入社2年目で担当した原宿の商業施設の工事は、私にとって大きな転換点となりました。とくに苦労したのは、天井内の配線配管の美観です。お客様から「天井内が見える設計のため、配線配管をきれいに施工してほしい」という要望があり、職人さんたちと綿密なコミュニケーションを取りながら、的確な指示を出すことに注力しました。
もちろん、失敗から学ぶこともありました。自分の担当現場で、屋上の制御盤の電源線を引く指示を忘れてしまい、職人さんに厳しく指摘されたことがあります。この経験から、図面の確認を怠らないこと、そして自分の言葉に責任を持つことの大切さを痛感しました。

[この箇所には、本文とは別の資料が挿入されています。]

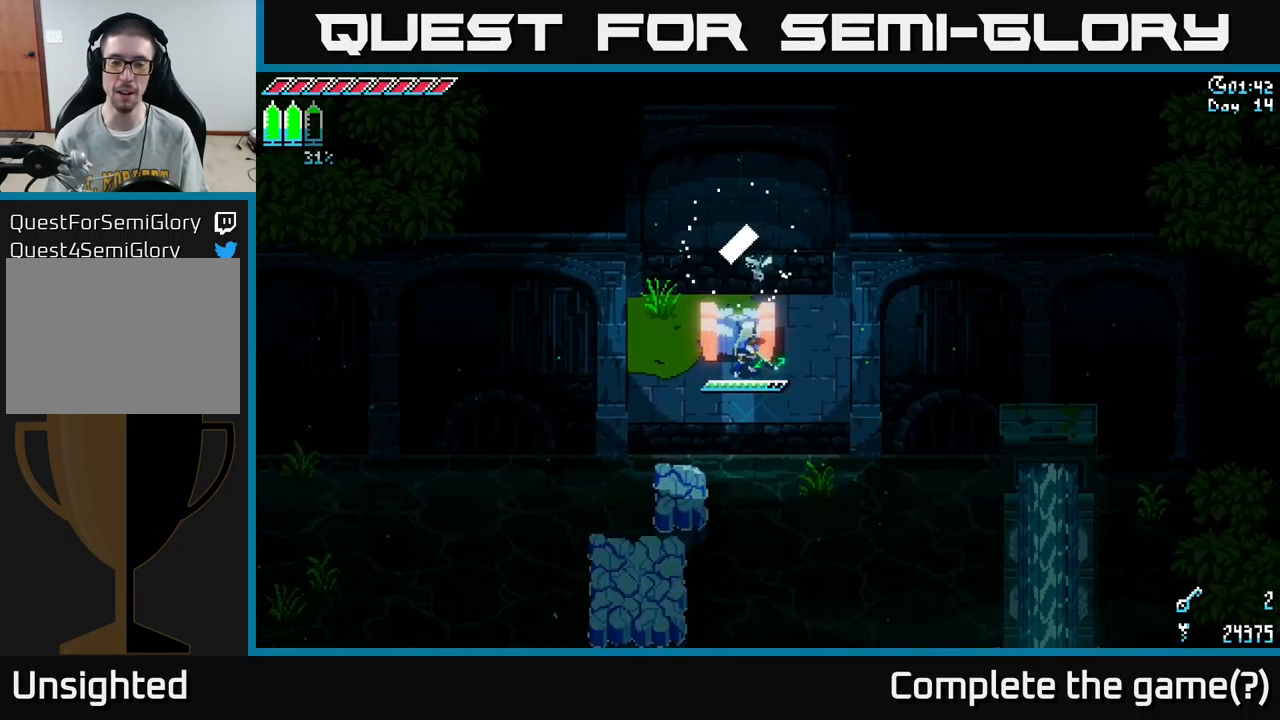
{"buttons": [], "left_stick": "center", "right_stick": "center", "events": [[200, "left_stick", "up-left"], [400, "left_stick", "center"]]}
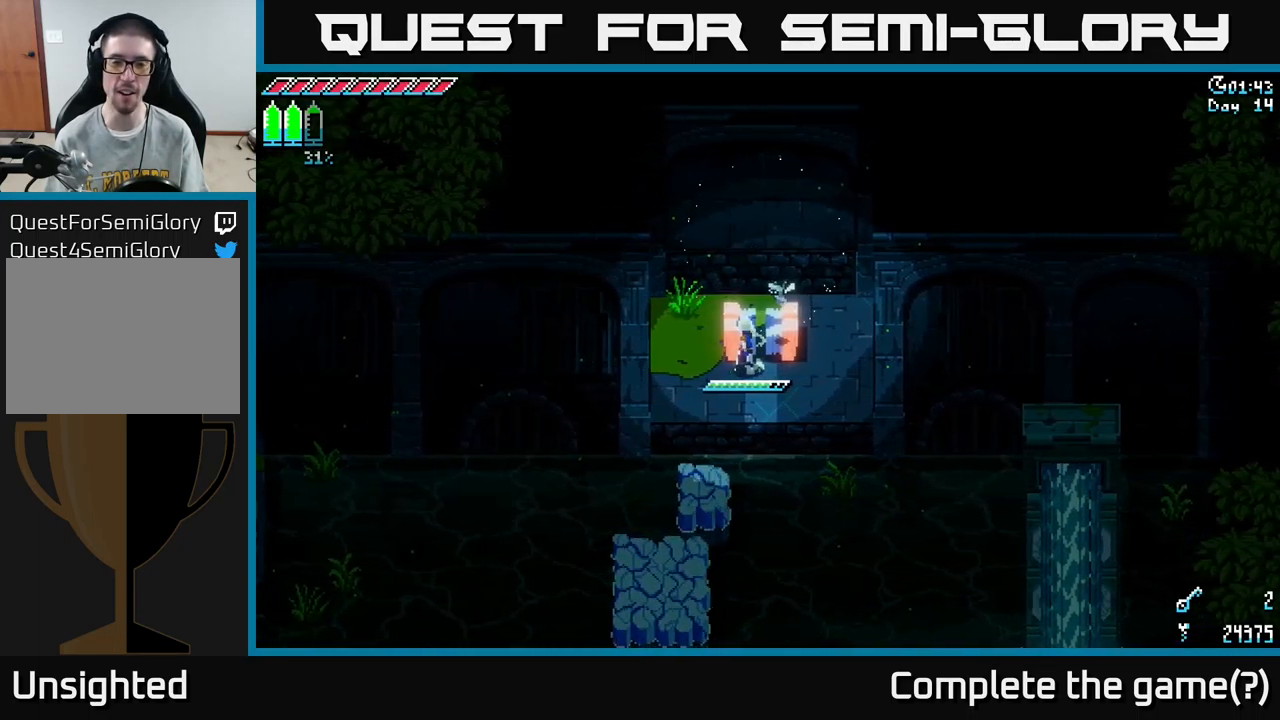
{"buttons": [], "left_stick": "center", "right_stick": "center", "events": [[217, "left_stick", "left"], [417, "left_stick", "center"]]}
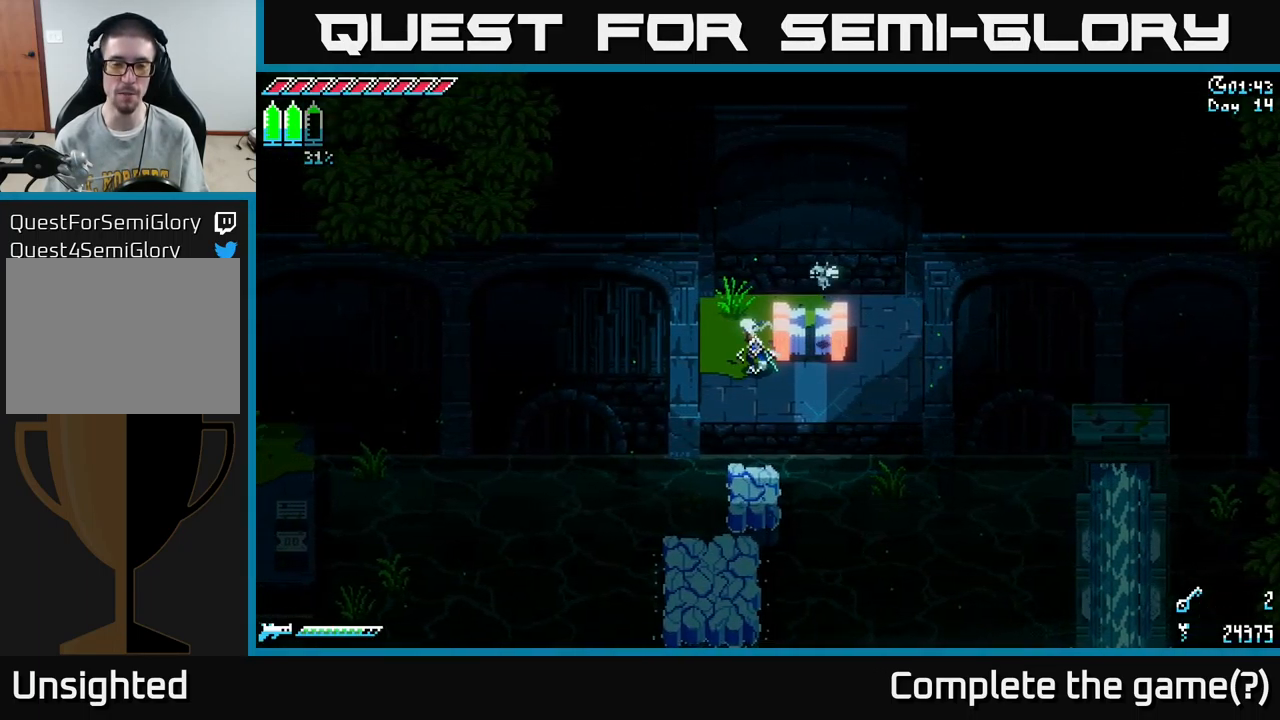
{"buttons": [], "left_stick": "center", "right_stick": "down", "events": [[50, "left_stick", "down-left"], [50, "right_stick", "down"], [167, "left_stick", "down"], [283, "left_stick", "center"]]}
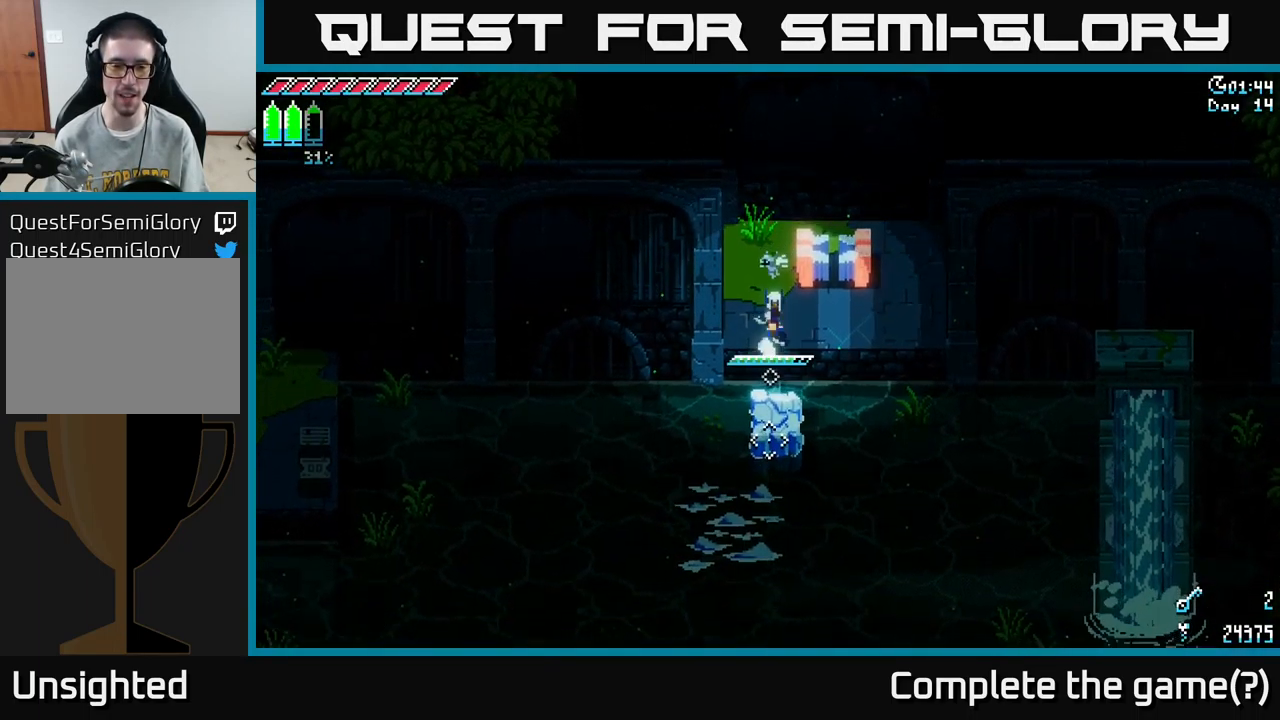
{"buttons": [], "left_stick": "center", "right_stick": "down", "events": [[50, "L2", "down"], [117, "L2", "up"]]}
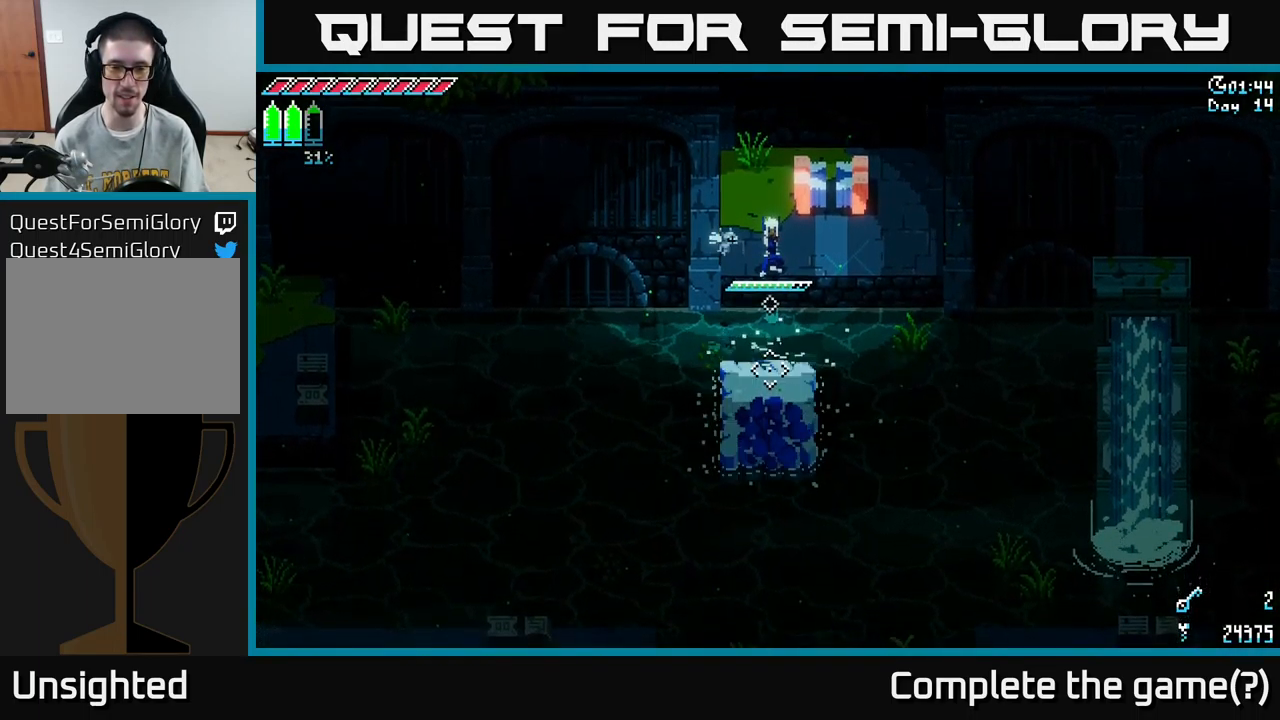
{"buttons": [], "left_stick": "down", "right_stick": "center", "events": [[234, "right_stick", "center"], [284, "left_stick", "down"], [367, "A", "down"], [500, "A", "up"]]}
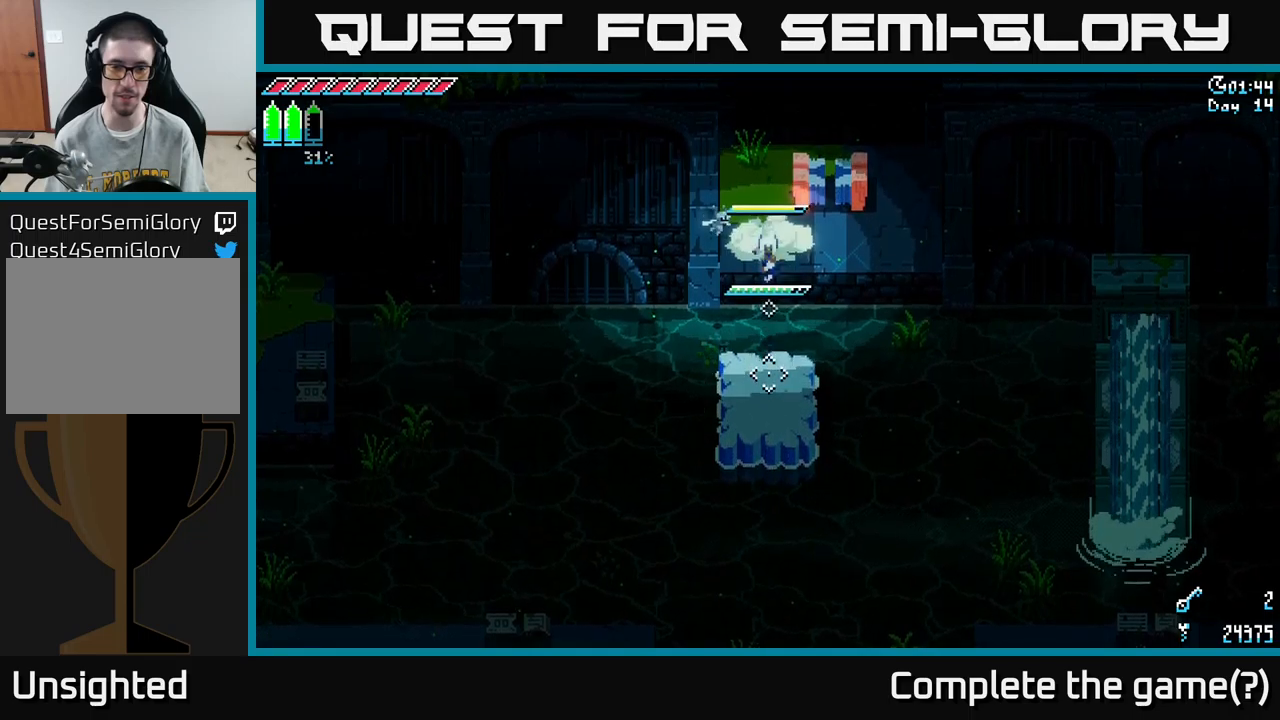
{"buttons": [], "left_stick": "center", "right_stick": "down-left", "events": [[300, "right_stick", "down-left"], [367, "left_stick", "center"]]}
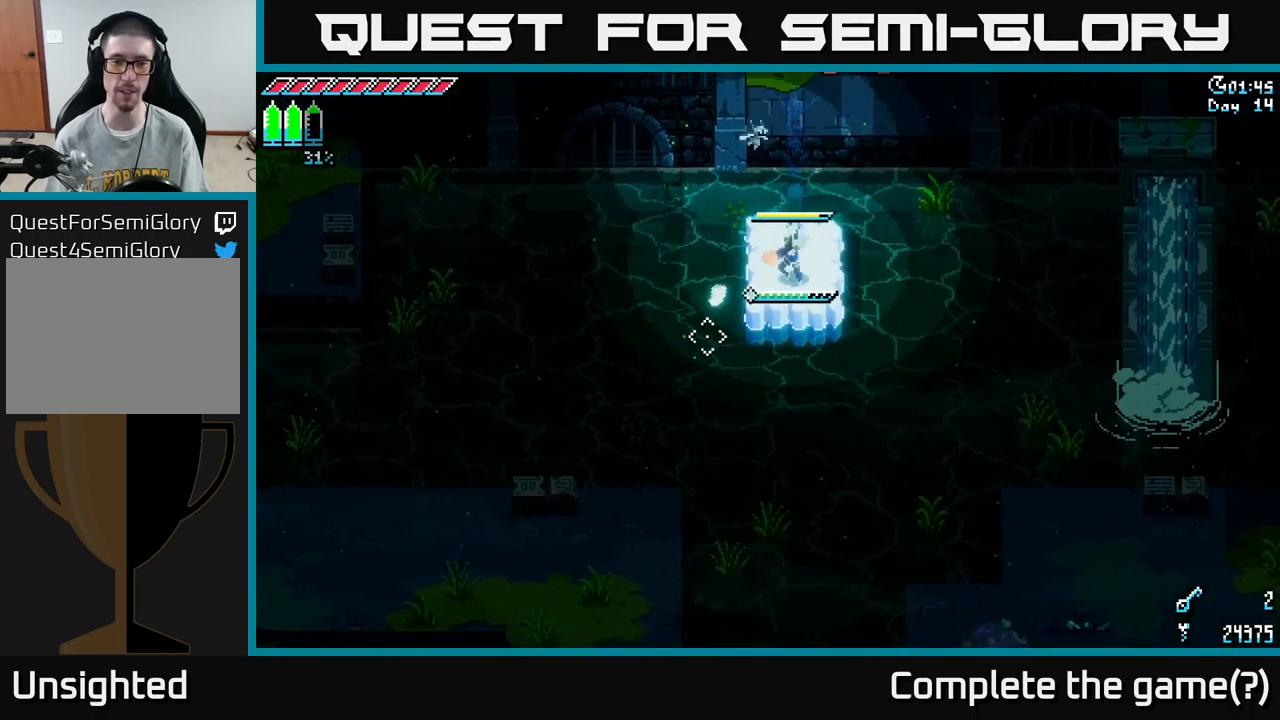
{"buttons": [], "left_stick": "center", "right_stick": "center", "events": [[34, "L2", "down"], [117, "L2", "up"], [334, "right_stick", "center"]]}
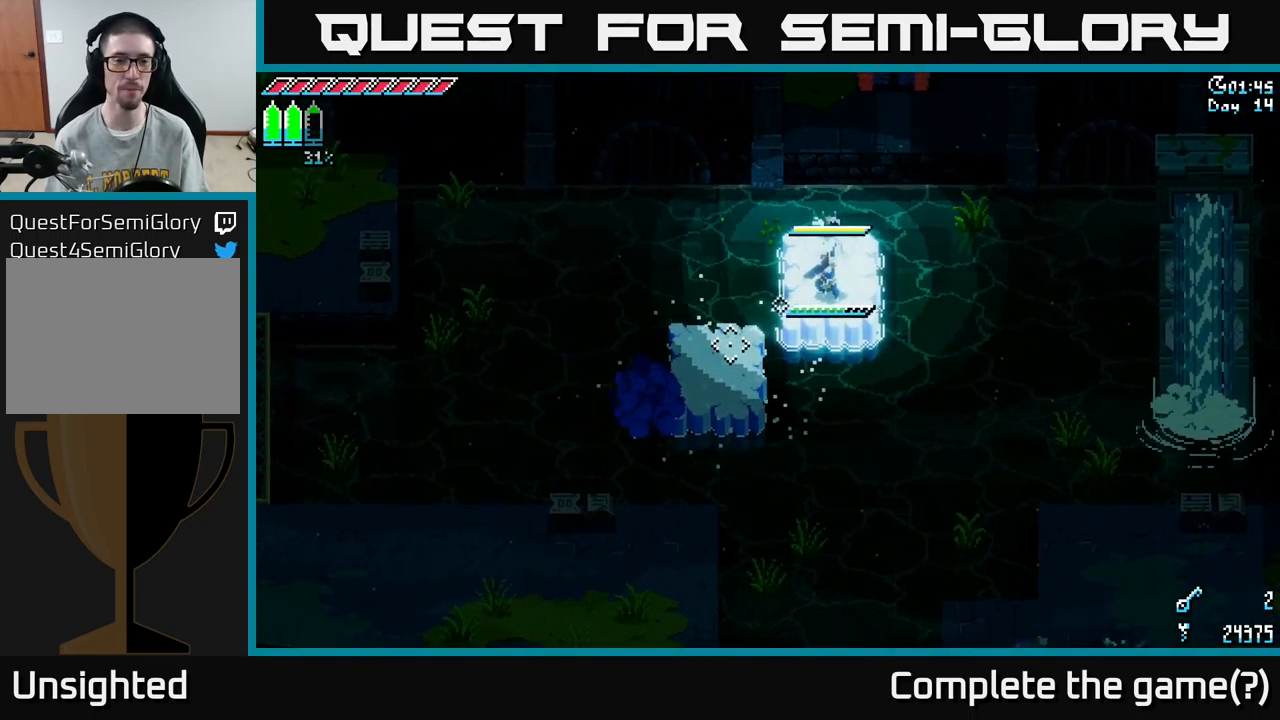
{"buttons": ["X"], "left_stick": "down-left", "right_stick": "center", "events": [[184, "left_stick", "down-left"], [217, "X", "down"]]}
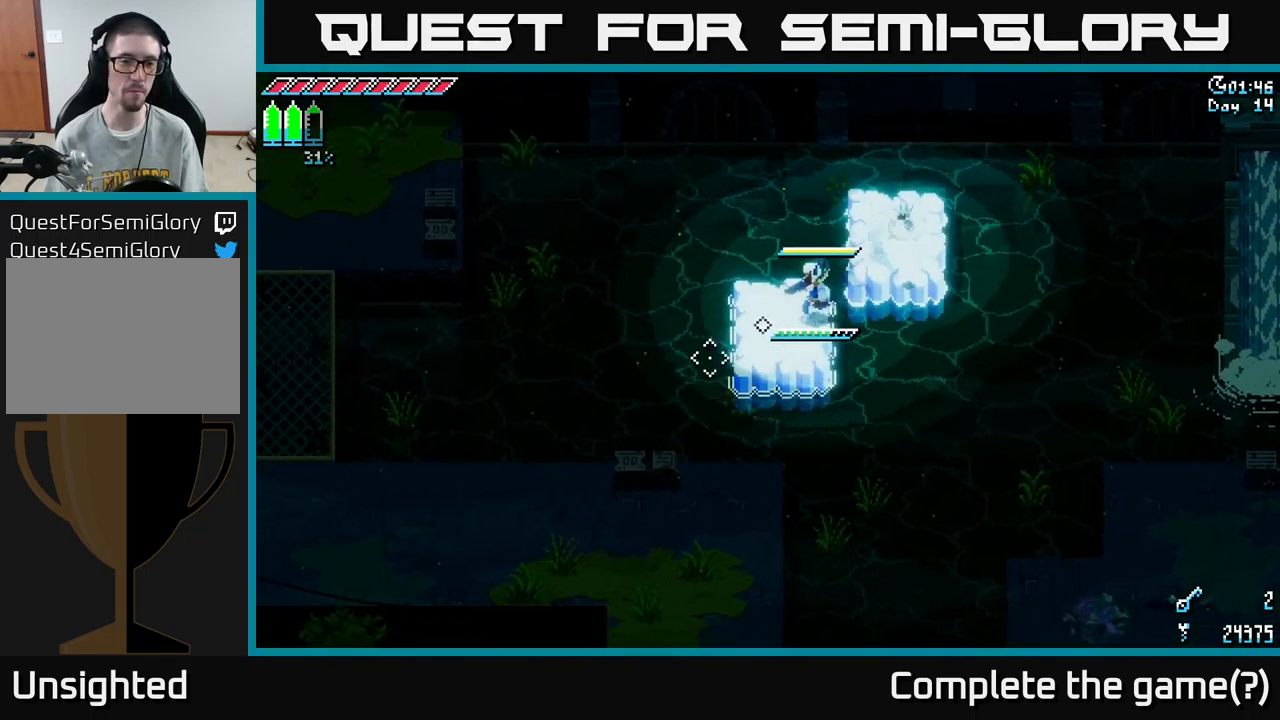
{"buttons": ["X"], "left_stick": "down-left", "right_stick": "center", "events": [[284, "A", "down"], [450, "A", "up"]]}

入社してからとくに成長を感じるのは、コミュニケーション能力です。お客様と良好な関係を築き、和やかな雰囲気で仕事を進められるようになりました。また、予期せぬ事態が発生しても、臨機応変な対応ができるようになってきたと実感しています。
長期の工事では、時には厳しい局面もありますが、余裕が生まれた際にはメリハリをつけて仕事を進めるよう心がけています。労働環境の改善や品質向上、そして何より労災事故ゼロをめざして、日々の業務に取り組んでいます。
未来への挑戦 ―めざすリーダー像と後輩たちへのメッセージ
目の前の目標として、第二種電気工事士と1級電気工事施工管理技士、そして計装士の資格取得をめざしています。これらの資格を持っていることで、お客様であるサブコンからの信頼を得やすくなります。施工管理の仕事では、さまざまな方々との信頼関係が何より大切です。
さらに30代では、大規模現場の代理人と管理職というポジションにも挑戦したいと考えています。めざすリーダー像は、周りをよく見ていて相談事をしやすい存在。私自身、上司や先輩方から多くのサポートをいただいてきましたので、今度は後輩たちが気軽に相談できる存在になりたいですね。
当社の魅力は、何といっても風通しの良さです。上司も部下も関係なく、楽しく冗談を言い合える関係性があります。また、重い失敗や相談事でも、すぐに受け入れてくれる雰囲気があるんです。実際、週1回のミーティングでは小さなミスでも共有し合うことで、被害を最小限に食い止められた経験もあります。
これから入社を考えている方には、学ぶ姿勢と変化への柔軟な対応力を持っていてほしいですね。チームワークを大切にしながらも、積極的に行動できる人が向いています。私たちが求めているのは、「いい意味でバカな人」。つまり、明るく、悩みすぎず、ポジティブな姿勢で仕事に取り組める方です。
計装の仕事は確かに専門的で、最初は戸惑うことも多いかもしれません。でも、私自身が機能材料研究室出身でありながら、この仕事に携わり成長できているように、電気電子・機械系以外の方でも十分に活躍できるフィールドです。大切なのは、新しいことに挑戦する意欲と、チームで協力しながら目標に向かって進んでいく姿勢。そんな方々と一緒に働ける日を、心待ちにしています。